TASK DESCRIPTION ::
The records that follow must be repeated verbatim, every one of them.

(Saved data entries)

BEGIN

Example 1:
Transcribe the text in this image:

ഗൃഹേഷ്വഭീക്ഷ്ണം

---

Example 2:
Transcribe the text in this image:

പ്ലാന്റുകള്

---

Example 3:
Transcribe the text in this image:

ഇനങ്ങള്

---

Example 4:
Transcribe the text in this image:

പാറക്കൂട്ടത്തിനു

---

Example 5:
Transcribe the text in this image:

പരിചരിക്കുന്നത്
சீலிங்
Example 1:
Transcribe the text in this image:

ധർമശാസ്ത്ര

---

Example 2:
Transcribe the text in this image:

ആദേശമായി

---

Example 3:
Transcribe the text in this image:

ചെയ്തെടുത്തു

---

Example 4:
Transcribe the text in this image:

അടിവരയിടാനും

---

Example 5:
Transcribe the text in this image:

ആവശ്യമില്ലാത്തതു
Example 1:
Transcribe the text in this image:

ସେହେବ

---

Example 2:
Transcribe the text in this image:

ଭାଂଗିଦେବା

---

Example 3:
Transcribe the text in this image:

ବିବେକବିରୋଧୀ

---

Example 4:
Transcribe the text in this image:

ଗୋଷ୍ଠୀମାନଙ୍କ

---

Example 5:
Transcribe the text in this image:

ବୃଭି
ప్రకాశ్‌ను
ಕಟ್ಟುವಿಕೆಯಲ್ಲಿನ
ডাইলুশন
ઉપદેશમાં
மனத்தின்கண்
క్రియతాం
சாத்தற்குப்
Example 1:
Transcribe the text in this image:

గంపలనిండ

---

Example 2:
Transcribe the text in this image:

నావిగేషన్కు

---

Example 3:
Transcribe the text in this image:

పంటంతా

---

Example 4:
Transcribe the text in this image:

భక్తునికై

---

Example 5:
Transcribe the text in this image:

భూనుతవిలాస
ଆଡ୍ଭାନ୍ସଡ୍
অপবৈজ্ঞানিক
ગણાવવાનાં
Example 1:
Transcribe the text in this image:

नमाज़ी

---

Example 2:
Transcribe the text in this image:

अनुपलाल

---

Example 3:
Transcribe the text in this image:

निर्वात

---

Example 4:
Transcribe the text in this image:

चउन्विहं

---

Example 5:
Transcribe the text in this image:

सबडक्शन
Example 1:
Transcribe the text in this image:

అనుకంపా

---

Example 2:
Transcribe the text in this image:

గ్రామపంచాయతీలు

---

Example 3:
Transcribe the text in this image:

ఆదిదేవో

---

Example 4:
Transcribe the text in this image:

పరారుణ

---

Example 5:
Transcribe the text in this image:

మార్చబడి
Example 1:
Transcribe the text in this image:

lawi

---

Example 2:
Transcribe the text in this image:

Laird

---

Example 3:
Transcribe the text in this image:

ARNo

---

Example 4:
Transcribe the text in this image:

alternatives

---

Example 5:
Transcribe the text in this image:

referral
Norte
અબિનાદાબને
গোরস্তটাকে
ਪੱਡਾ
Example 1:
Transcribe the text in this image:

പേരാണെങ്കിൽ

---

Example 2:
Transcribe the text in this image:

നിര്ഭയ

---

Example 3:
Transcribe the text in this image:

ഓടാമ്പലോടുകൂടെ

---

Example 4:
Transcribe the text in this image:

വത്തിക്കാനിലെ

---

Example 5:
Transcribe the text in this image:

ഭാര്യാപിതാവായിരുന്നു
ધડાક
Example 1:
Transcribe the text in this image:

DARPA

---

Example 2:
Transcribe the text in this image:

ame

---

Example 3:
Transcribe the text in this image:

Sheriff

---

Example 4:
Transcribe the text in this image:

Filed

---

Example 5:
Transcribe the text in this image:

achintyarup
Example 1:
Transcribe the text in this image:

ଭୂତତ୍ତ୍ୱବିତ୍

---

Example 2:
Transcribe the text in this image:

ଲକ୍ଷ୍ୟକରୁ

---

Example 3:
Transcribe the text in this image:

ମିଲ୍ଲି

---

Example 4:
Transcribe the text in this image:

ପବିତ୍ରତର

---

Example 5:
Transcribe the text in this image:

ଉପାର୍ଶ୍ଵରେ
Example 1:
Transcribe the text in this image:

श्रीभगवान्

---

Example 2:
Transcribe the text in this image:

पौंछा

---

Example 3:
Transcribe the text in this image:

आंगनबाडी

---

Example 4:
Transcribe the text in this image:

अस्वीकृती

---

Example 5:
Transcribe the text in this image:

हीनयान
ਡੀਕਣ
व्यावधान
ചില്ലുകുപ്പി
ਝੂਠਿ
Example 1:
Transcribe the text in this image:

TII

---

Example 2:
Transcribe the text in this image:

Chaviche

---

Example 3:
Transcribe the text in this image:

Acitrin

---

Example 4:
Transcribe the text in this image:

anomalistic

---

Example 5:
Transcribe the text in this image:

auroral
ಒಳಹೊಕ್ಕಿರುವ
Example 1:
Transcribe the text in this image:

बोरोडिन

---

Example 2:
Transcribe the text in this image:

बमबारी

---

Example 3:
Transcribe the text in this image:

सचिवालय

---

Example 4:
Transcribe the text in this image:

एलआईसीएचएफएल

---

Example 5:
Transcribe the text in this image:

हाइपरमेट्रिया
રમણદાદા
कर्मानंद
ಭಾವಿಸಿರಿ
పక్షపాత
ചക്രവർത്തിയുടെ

END

TASK RESPONSE ::
Example 1:
Transcribe the text in this image:

ഗൃഹേഷ്വഭീക്ഷ്ണം

---

Example 2:
Transcribe the text in this image:

പ്ലാന്റുകള്

---

Example 3:
Transcribe the text in this image:

ഇനങ്ങള്

---

Example 4:
Transcribe the text in this image:

പാറക്കൂട്ടത്തിനു

---

Example 5:
Transcribe the text in this image:

പരിചരിക്കുന്നത്
சீலிங்
Example 1:
Transcribe the text in this image:

ധർമശാസ്ത്ര

---

Example 2:
Transcribe the text in this image:

ആദേശമായി

---

Example 3:
Transcribe the text in this image:

ചെയ്തെടുത്തു

---

Example 4:
Transcribe the text in this image:

അടിവരയിടാനും

---

Example 5:
Transcribe the text in this image:

ആവശ്യമില്ലാത്തതു
Example 1:
Transcribe the text in this image:

ସେହେବ

---

Example 2:
Transcribe the text in this image:

ଭାଂଗିଦେବା

---

Example 3:
Transcribe the text in this image:

ବିବେକବିରୋଧୀ

---

Example 4:
Transcribe the text in this image:

ଗୋଷ୍ଠୀମାନଙ୍କ

---

Example 5:
Transcribe the text in this image:

ବୃଭି
ప్రకాశ్‌ను
ಕಟ್ಟುವಿಕೆಯಲ್ಲಿನ
ডাইলুশন
ઉપદેશમાં
மனத்தின்கண்
క్రియతాం
சாத்தற்குப்
Example 1:
Transcribe the text in this image:

గంపలనిండ

---

Example 2:
Transcribe the text in this image:

నావిగేషన్కు

---

Example 3:
Transcribe the text in this image:

పంటంతా

---

Example 4:
Transcribe the text in this image:

భక్తునికై

---

Example 5:
Transcribe the text in this image:

భూనుతవిలాస
ଆଡ୍ଭାନ୍ସଡ୍
অপবৈজ্ঞানিক
ગણાવવાનાં
Example 1:
Transcribe the text in this image:

नमाज़ी

---

Example 2:
Transcribe the text in this image:

अनुपलाल

---

Example 3:
Transcribe the text in this image:

निर्वात

---

Example 4:
Transcribe the text in this image:

चउन्विहं

---

Example 5:
Transcribe the text in this image:

सबडक्शन
Example 1:
Transcribe the text in this image:

అనుకంపా

---

Example 2:
Transcribe the text in this image:

గ్రామపంచాయతీలు

---

Example 3:
Transcribe the text in this image:

ఆదిదేవో

---

Example 4:
Transcribe the text in this image:

పరారుణ

---

Example 5:
Transcribe the text in this image:

మార్చబడి
Example 1:
Transcribe the text in this image:

lawi

---

Example 2:
Transcribe the text in this image:

Laird

---

Example 3:
Transcribe the text in this image:

ARNo

---

Example 4:
Transcribe the text in this image:

alternatives

---

Example 5:
Transcribe the text in this image:

referral
Norte
અબિનાદાબને
গোরস্তটাকে
ਪੱਡਾ
Example 1:
Transcribe the text in this image:

പേരാണെങ്കിൽ

---

Example 2:
Transcribe the text in this image:

നിര്ഭയ

---

Example 3:
Transcribe the text in this image:

ഓടാമ്പലോടുകൂടെ

---

Example 4:
Transcribe the text in this image:

വത്തിക്കാനിലെ

---

Example 5:
Transcribe the text in this image:

ഭാര്യാപിതാവായിരുന്നു
ધડાક
Example 1:
Transcribe the text in this image:

DARPA

---

Example 2:
Transcribe the text in this image:

ame

---

Example 3:
Transcribe the text in this image:

Sheriff

---

Example 4:
Transcribe the text in this image:

Filed

---

Example 5:
Transcribe the text in this image:

achintyarup
Example 1:
Transcribe the text in this image:

ଭୂତତ୍ତ୍ୱବିତ୍

---

Example 2:
Transcribe the text in this image:

ଲକ୍ଷ୍ୟକରୁ

---

Example 3:
Transcribe the text in this image:

ମିଲ୍ଲି

---

Example 4:
Transcribe the text in this image:

ପବିତ୍ରତର

---

Example 5:
Transcribe the text in this image:

ଉପାର୍ଶ୍ଵରେ
Example 1:
Transcribe the text in this image:

श्रीभगवान्

---

Example 2:
Transcribe the text in this image:

पौंछा

---

Example 3:
Transcribe the text in this image:

आंगनबाडी

---

Example 4:
Transcribe the text in this image:

अस्वीकृती

---

Example 5:
Transcribe the text in this image:

हीनयान
ਡੀਕਣ
व्यावधान
ചില്ലുകുപ്പി
ਝੂਠਿ
Example 1:
Transcribe the text in this image:

TII

---

Example 2:
Transcribe the text in this image:

Chaviche

---

Example 3:
Transcribe the text in this image:

Acitrin

---

Example 4:
Transcribe the text in this image:

anomalistic

---

Example 5:
Transcribe the text in this image:

auroral
ಒಳಹೊಕ್ಕಿರುವ
Example 1:
Transcribe the text in this image:

बोरोडिन

---

Example 2:
Transcribe the text in this image:

बमबारी

---

Example 3:
Transcribe the text in this image:

सचिवालय

---

Example 4:
Transcribe the text in this image:

एलआईसीएचएफएल

---

Example 5:
Transcribe the text in this image:

हाइपरमेट्रिया
રમણદાદા
कर्मानंद
ಭಾವಿಸಿರಿ
పక్షపాత
ചക്രവർത്തിയുടെ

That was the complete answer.